Pics de dépendance aux opioïdes
Ont-ils mesuré la douleur ? Oui. Toutes les six heures pendant une journée complète après l’opération. Les résultats ont été frappants. Les femmes ayant un faible taux de vitamine D étaient trois fois plus susceptibles de signaler des douleurs modérées à intenses. Pas des cris angoissants sur une échelle de dix, mais certainement un sinistre 4, 5 ou 6. C’est la différence entre respirer à travers et avoir besoin d’une assistance chimique lourde.
Puis sont arrivées les drogues.
Le groupe déficient avait besoin de plus d’opioïdes. Juste un peu plus de fentanyl pendant la procédure – une légère augmentation de 8 microgrammes. À peine un incident. Mais après l’opération ? L’écart s’est creusé violemment. Ces femmes ont consommé en moyenne 112 mg de plus de tramadol que leurs homologues bien nourries. C’est une dose supplémentaire importante. Le tramadol aide évidemment, mais il comporte des risques.
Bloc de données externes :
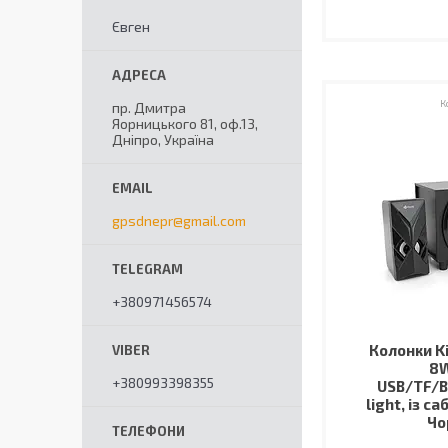
Євген
пр. Дмитра
Яорницького 81, оф.13,
Дніпро, Україна
gpsdnepr@gmail.com
+380971456574
Колонки K
8
+380993398355
USB/TF/
light, із с
Чо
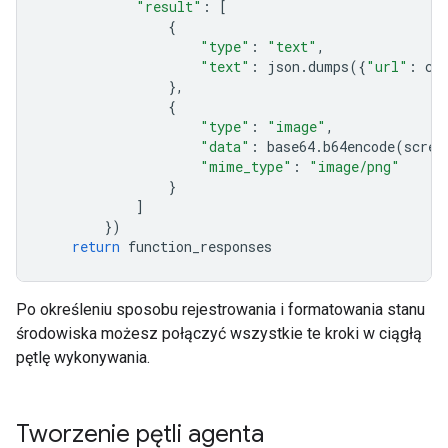
"result"
:
[
{
"type"
:
"text"
,
"text"
:
json
.
dumps
({
"url"
:
cu
},
{
"type"
:
"image"
,
"data"
:
base64
.
b64encode
(
scree
"mime_type"
:
"image/png"
}
]
})
return
function_responses
Po określeniu sposobu rejestrowania i formatowania stanu
środowiska możesz połączyć wszystkie te kroki w ciągłą
pętlę wykonywania.
Tworzenie pętli agenta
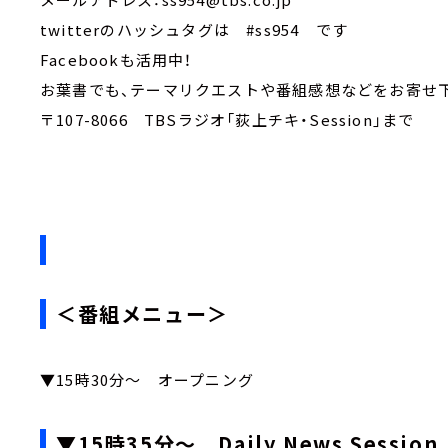
twitterのハッシュタグは #ss954 です
Facebookも活用中！
お葉書でも、テーマリクエストや番組感想などをお
〒107-8066 TBSラジオ「荻上チキ・Session」まで
＜番組メニュー＞
▼15時30分～ オープニング
▼15時35分～ Daily News Session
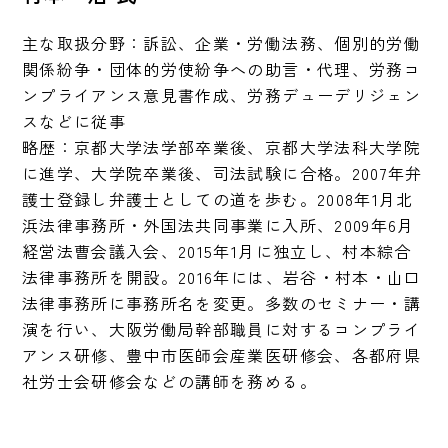
主な取扱分野：訴訟、企業・労働法務、個別的労働
関係紛争・団体的労使紛争への助言・代理、労務コ
ンプライアンス意見書作成、労務デューデリジェン
スなどに従事

略歴：京都大学法学部卒業後、京都大学法科大学院
に進学、大学院卒業後、司法試験に合格。2007年弁
護士登録し弁護士としての道を歩む。2008年1月北
浜法律事務所・外国法共同事業に入所、2009年6月
経営法曹会議入会、2015年1月に独立し、村本綜合
法律事務所を開設。2016年には、岩谷・村本・山口
法律事務所に事務所名を変更。多数のセミナー・講
演を行い、大阪労働局幹部職員に対するコンプライ
アンス研修、豊中市医師会産業医研修会、各都府県
社労士会研修会などの講師を務める。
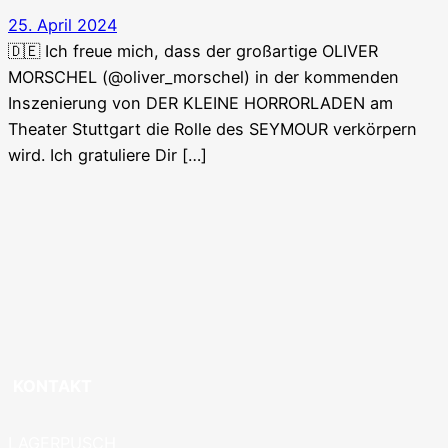
25. April 2024
🇩🇪 Ich freue mich, dass der großartige OLIVER
MORSCHEL (@oliver_morschel) in der kommenden
Inszenierung von DER KLEINE HORRORLADEN am
Theater Stuttgart die Rolle des SEYMOUR verkörpern
wird. Ich gratuliere Dir […]
KONTAKT
LAGERPUSCH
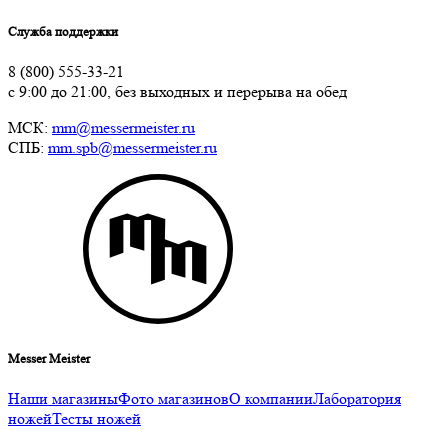
Служба поддержки
8 (800) 555-33-21
с 9:00 до 21:00, без выходных и перерыва на обед
МСК:
mm@messermeister.ru
СПБ:
mm.spb@messermeister.ru
Messer Meister
Наши магазины
Фото магазинов
О компании
Лаборатория
ножей
Тесты ножей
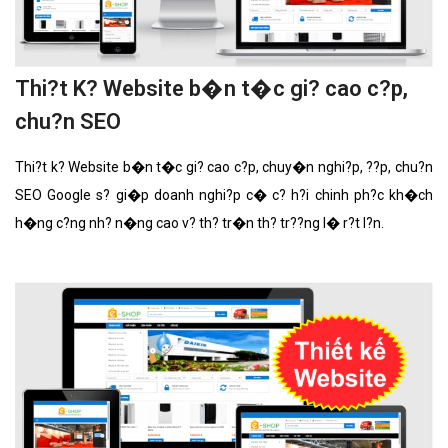
Thi?t K? Website b�n t�c gi? cao c?p,
chu?n SEO
Thi?t k? Website b�n t�c gi? cao c?p, chuy�n nghi?p, ??p, chu?n
SEO Google s? gi�p doanh nghi?p c� c? h?i chinh ph?c kh�ch
h�ng c?ng nh? n�ng cao v? th? tr�n th? tr??ng l� r?t l?n.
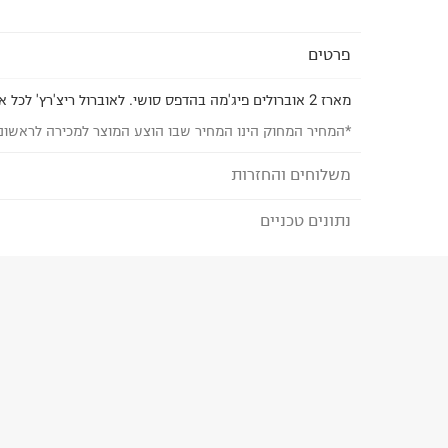
פרטים
מארז 2 אוברולים פיג'מה בהדפס סושי. לאוברול ריצ'רץ' לכל אורכו.
*המחיר המחוק הינו המחיר שבו הוצע המוצר למכירה לראשונ
משלוחים והחזרות
נתונים טכניים
לבחירת בשיטת המשלוח המתאימה לכם,
נא ללחוץ כאן
הזמנתם והתחרטתם?
הרכב בד/חומר
:
95% cotton 5% spandex
₪) לזמן מוגבל! חינם בהזמנות מעל 500 ₪.
לפרטים נא
ארץ ייצור
:
סין
ניתן גם להחזיר את החבילה דרך דואר ישראל ללא תשל
הוראות כביסה
כאן
.
לפני החזרת החבילה, חשוב להדביק את מדבקת הגוביי
במקום בו הודבקה הכתובת שלכם.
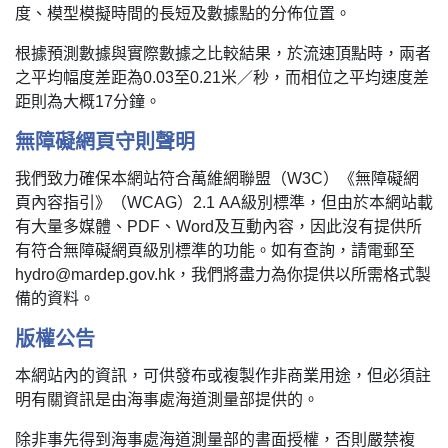
度、模型模擬時間的長短及數據點的分佈位置。
根據預測數據與實際數據之比較結果，於流速頂點時，兩者
之平均幅度差距為0.03至0.21米／秒，而相位之平均速度差
距則為大概17分鐘。
無障礙網頁守則聲明
我們致力確保本網站符合萬維網聯盟（W3C）《無障礙網
頁內容指引》（WCAG）2.1 AA級別標準，但由於本網站載
有大量多媒體、PDF、Word及互動內容，因此沒有提供所
有符合無障礙網頁級別標準的功能。如有查詢，請電郵至
hydro@mardep.gov.hk，我們將盡力為你提供以所需格式製
備的資料。
版權公告
本網站內的資訊，可供發布或複製作非商業用途，但必須註
明有關資訊是由海事處海道測量部提供的。
除非事先得到海事處海道測量部的書面授權，否則嚴禁複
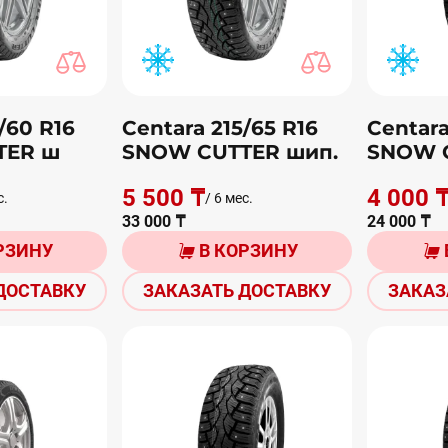
/60 R16
Centara 215/65 R16
Centara
TER ш
SNOW CUTTER шип.
SNOW 
5 500 ₸
4 000 
с.
/ 6 мес.
33 000 ₸
24 000 ₸
РЗИНУ
В КОРЗИНУ
ДОСТАВКУ
ЗАКАЗАТЬ ДОСТАВКУ
ЗАКАЗ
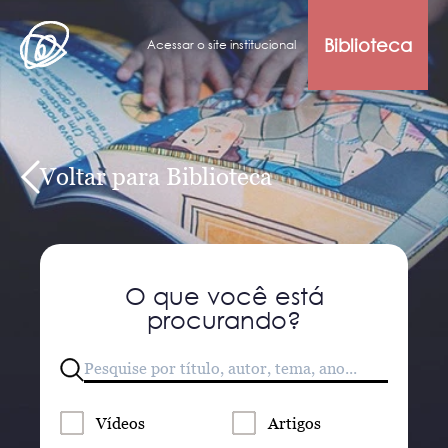
Biblioteca
Acessar o site institucional
Voltar para Biblioteca
O que você está
procurando?
Vídeos
Artigos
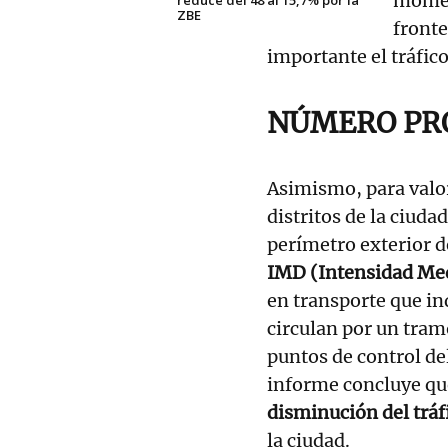
momen
ZBE
fronte
importante el tráfic
NÚMERO PR
Asimismo, para valora
distritos de la ciudad
perímetro exterior d
IMD (Intensidad Med
en transporte que i
circulan por un tram
puntos de control del
informe concluye que
disminución del tráf
la ciudad.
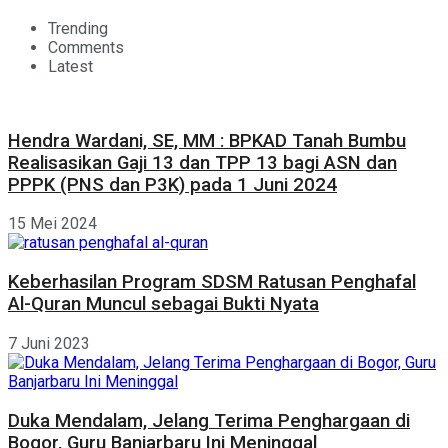
Trending
Comments
Latest
Hendra Wardani, SE, MM : BPKAD Tanah Bumbu
Realisasikan Gaji 13 dan TPP 13 bagi ASN dan
PPPK (PNS dan P3K) pada 1 Juni 2024
15 Mei 2024
Keberhasilan Program SDSM Ratusan Penghafal
Al-Quran Muncul sebagai Bukti Nyata
7 Juni 2023
Duka Mendalam, Jelang Terima Penghargaan di
Bogor, Guru Banjarbaru Ini Meninggal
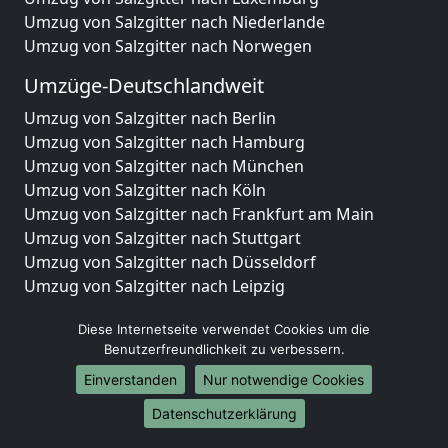
Umzug von Salzgitter nach Niederlande
Umzug von Salzgitter nach Norwegen
Umzüge-Deutschlandweit
Umzug von Salzgitter nach Berlin
Umzug von Salzgitter nach Hamburg
Umzug von Salzgitter nach München
Umzug von Salzgitter nach Köln
Umzug von Salzgitter nach Frankfurt am Main
Umzug von Salzgitter nach Stuttgart
Umzug von Salzgitter nach Düsseldorf
Umzug von Salzgitter nach Leipzig
Umzug von Salzgitter nach Dortmund
Diese Internetseite verwendet Cookies um die
Umzug von Salzgitter nach Essen
Benutzerfreundlichkeit zu verbessern.
Umzug von Salzgitter nach Bremen
Umzug von Salzgitter nach Dresden
Einverstanden
Nur notwendige Cookies
Umzug von Salzgitter nach Hannover
Datenschutzerklärung
Umzug von Salzgitter nach Nürnberg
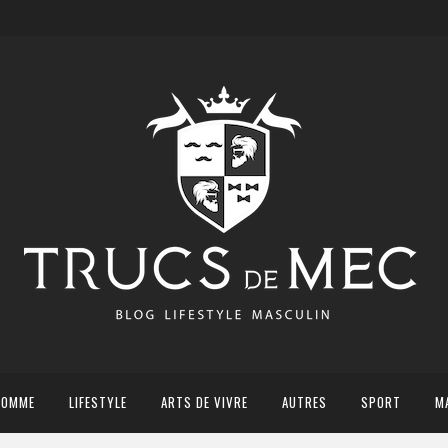
HOMME
LIFESTYLE
ARTS DE VIVRE
AUTRES
SPORT
M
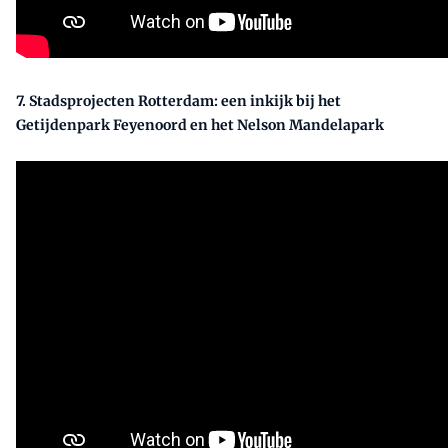
7. Stadsprojecten Rotterdam: een inkijk bij het
Getijdenpark Feyenoord en het Nelson Mandelapark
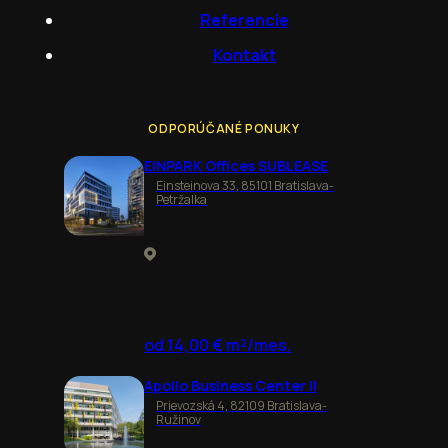
Referencie
Kontakt
ODPORÚČANÉ PONUKY
EINPARK Offices SUBLEASE
Einsteinova 33, 85101 Bratislava-
Petržalka
od 14,00 € m²/mes.
Apollo Business Center II
Prievozská 4, 82109 Bratislava-
Ružinov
Nausées, vertiges, sédation. Peut-être même une dépendance à long terme. L’étude a également noté davantage de maladies postopératoires dans le groupe à faible D. Statistiquement parlant, les vomissements ne se produisaient que là-bas. Ou du moins, c’est là que cela a été signalé. La marge était mince, mais elle pointe dans la même direction inconfortable.
Pas tout à fait causal
Bien entendu, la corrélation n’est pas la causalité. Il y a toujours une mise en garde dans les études observationnelles. Cela s’est produit dans un hôpital en Égypte. La taille des échantillons a des limites. Les chercheurs n’ont pas suivi l’anxiété, la dépression ou la qualité du sommeil. Après tout, le stress à lui seul peut modifier la tolérance à la douleur. Les stades du cancer variaient également, même si les groupes étaient jumelés du mieux qu’ils pouvaient.
Nous ne pouvons donc pas dire qu’un faible taux de vitamine D cause directement la douleur. C’est peut-être un marqueur d’autre chose. Une réponse immunitaire plus faible. Nous n’avons pas mesuré davantage d’inflammation systémique. L’étude n’a pas examiné ces marqueurs internes. Juste le résultat : les pilules qu’ils ont prises et les scores de douleur qu’ils ont griffonnés.
Toujours.
Si remédier à une carence en vitamines signifie éviter une centaine de milligrammes supplémentaires de tramadol, cela vaut-il la peine d’essayer ? Les auteurs le pensent. Ils suggèrent une supplémentation pour les personnes inférieures au seuil de 30 nmol/L. Cela pourrait atténuer le choc. Ce n’est peut-être pas le cas.
Les preuves penchent vers le oui. Mais le médicament est rarement un simple interrupteur marche/arrêt. Nous ajustons les doses. Nous surveillons les analyses de sang. Nous attendons des procès plus vastes pour confirmer ce que l’Égypte a vu en premier. Pendant ce temps, les femmes de cet hôpital l’ont immédiatement ressenti. Aucune donnée d’essai ne change la façon dont la douleur est ressentie sur le moment, seulement ce que nous ferons la prochaine fois.
Peut-être que le corps veut juste ce qui lui est dû. Du soleil, techniquement. Ou une pilule qui l’imite. Quoi qu’il en soit, l’écart est là. Que nous le remplissions dépend de qui tient la seringue, ou la capsule, ou de la décision.